Lassner credits the influx to partners like the state Department of Education and its Hawai‘i P-20 college and career readiness program for high schoolers.
“What’s really remarkable about it is that the impact is so strong for students who prior to this would have been least likely to go to college — low-income or first generation,” he explains. “We really have to be working to help instill in them the idea that going to college is something you can achieve. It’s something that every student can achieve.
“There are P-20 programs in most states, but I have never encountered one in any state that is as successful and as impactful as Hawai‘i’s P-20 program.
“This is a really great institution,” Lassner adds of the UH system. “I would like the community to realize just how great a university we are. We have to get more students to attend college, including here, we’ve got to get them out faster. We have to stimulate the economy.
“Hawai‘i needs a more educated citizenry, and we’re the biggest factor in that.”
University of Hawai‘i president and Mānoa interim chancellor David Lassner is a self-proclaimed geek at heart. He’s spent the better part of his life engaged in information sciences and got his start with the university working on the PLATO computer system, and for nearly two decades was the institution’s chief information officer.
UH football, though, has a special place in his heart. And, given the team’s stellar play so far, he looks forward to what the rest of the season holds.
“It’s amazing to me how much football, and frankly athletics in general, really touches the community,” he says. “It’s really important when we do well, unintuitive as it seems, because it changes people’s attitude about the entire university, so I’m really excited for the success that (football coach) Nick (Rolovich) has had.”
But it’s not just the football team that’s spurring the university forward.
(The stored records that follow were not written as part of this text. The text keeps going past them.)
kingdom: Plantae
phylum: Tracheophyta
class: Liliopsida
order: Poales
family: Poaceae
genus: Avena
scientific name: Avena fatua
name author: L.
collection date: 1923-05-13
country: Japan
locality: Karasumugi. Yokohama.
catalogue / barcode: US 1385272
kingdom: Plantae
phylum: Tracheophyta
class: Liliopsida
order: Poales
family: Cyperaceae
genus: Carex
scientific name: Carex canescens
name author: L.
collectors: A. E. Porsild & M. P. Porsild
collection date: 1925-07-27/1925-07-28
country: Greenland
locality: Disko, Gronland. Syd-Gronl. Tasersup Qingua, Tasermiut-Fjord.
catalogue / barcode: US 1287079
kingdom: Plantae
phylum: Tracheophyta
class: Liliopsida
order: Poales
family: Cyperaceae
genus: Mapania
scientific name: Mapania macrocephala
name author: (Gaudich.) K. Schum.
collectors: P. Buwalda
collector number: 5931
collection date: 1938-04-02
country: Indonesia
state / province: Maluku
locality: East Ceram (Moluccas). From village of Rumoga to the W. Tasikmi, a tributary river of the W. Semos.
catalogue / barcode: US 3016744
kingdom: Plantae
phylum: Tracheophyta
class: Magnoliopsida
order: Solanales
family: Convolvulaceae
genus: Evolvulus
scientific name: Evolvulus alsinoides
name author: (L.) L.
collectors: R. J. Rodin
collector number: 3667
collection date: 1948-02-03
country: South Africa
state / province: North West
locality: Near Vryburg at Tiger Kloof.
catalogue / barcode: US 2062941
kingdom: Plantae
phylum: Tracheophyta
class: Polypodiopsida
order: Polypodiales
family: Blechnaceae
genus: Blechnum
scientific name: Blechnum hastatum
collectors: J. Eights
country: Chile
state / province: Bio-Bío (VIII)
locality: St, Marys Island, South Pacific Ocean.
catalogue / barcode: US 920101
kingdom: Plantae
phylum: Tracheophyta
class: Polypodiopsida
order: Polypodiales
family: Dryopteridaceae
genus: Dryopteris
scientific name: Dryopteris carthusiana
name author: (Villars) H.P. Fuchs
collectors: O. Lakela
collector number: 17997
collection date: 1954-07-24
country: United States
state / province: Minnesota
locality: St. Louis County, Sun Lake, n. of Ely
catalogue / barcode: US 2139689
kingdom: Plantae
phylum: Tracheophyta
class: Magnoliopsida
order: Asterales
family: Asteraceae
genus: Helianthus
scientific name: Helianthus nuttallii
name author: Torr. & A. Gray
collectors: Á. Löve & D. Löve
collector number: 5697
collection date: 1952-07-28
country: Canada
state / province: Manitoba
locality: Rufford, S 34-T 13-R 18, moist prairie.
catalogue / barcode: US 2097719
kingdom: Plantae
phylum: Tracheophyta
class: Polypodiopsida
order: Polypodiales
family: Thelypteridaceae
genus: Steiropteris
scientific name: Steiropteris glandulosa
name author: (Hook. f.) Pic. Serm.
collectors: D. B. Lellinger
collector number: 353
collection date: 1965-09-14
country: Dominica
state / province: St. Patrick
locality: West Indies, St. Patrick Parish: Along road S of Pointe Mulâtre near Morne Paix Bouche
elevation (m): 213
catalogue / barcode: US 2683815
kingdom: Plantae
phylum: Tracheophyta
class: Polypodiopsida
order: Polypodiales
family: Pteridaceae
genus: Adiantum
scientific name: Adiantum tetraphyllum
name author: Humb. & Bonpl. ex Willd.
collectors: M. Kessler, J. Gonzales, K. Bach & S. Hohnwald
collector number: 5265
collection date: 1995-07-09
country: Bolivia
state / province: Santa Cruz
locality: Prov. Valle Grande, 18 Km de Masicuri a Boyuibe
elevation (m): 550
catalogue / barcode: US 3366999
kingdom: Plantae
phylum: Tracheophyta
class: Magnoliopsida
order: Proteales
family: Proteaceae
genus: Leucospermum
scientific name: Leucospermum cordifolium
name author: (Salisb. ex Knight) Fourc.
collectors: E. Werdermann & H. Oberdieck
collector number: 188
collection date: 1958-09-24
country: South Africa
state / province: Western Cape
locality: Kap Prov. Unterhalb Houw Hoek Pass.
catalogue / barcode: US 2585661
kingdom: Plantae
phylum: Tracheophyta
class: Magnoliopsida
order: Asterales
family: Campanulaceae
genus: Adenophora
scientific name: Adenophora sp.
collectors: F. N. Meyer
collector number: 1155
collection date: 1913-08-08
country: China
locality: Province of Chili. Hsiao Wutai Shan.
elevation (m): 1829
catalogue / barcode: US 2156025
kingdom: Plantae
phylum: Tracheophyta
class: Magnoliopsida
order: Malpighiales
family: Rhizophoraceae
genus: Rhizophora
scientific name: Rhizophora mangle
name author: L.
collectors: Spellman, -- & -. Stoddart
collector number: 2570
Lassner also credits the likes of men’s basketball coach Eran Ganot, women’s volleyball coach Robyn Ah Mow-Santos, men’s volleyball coach Charlie Wade, women’s soccer coach Michele “Bud” Nagamine and more.
“When we see them winning, it’s great for the university, and it’s great for the people of Hawai‘i,” Lassner adds.
David Lassner remembers the first time he saw hula kahiko. It changed his life.
“It was Aunty Edith Kanaka‘ole’s hālau from the Big Island,” he recalls. “I was just transfixed. I had never seen anything like it.”
That was nearly 40 years ago, but he remembers it like it was yesterday. Lassner reminisces about taking his first hula class at University of Hawai‘i at Mānoa after that experience, adding that he eventually joined a hālau and was able to travel to France with fellow dancers to share the cultural artform back in the early 1980s. He danced hula oﬀ and on for several years, and though his role as president of UH keeps him busy, he still finds time to enjoy his passion.
“I still, every once in a while, bust one out,” he adds with a laugh.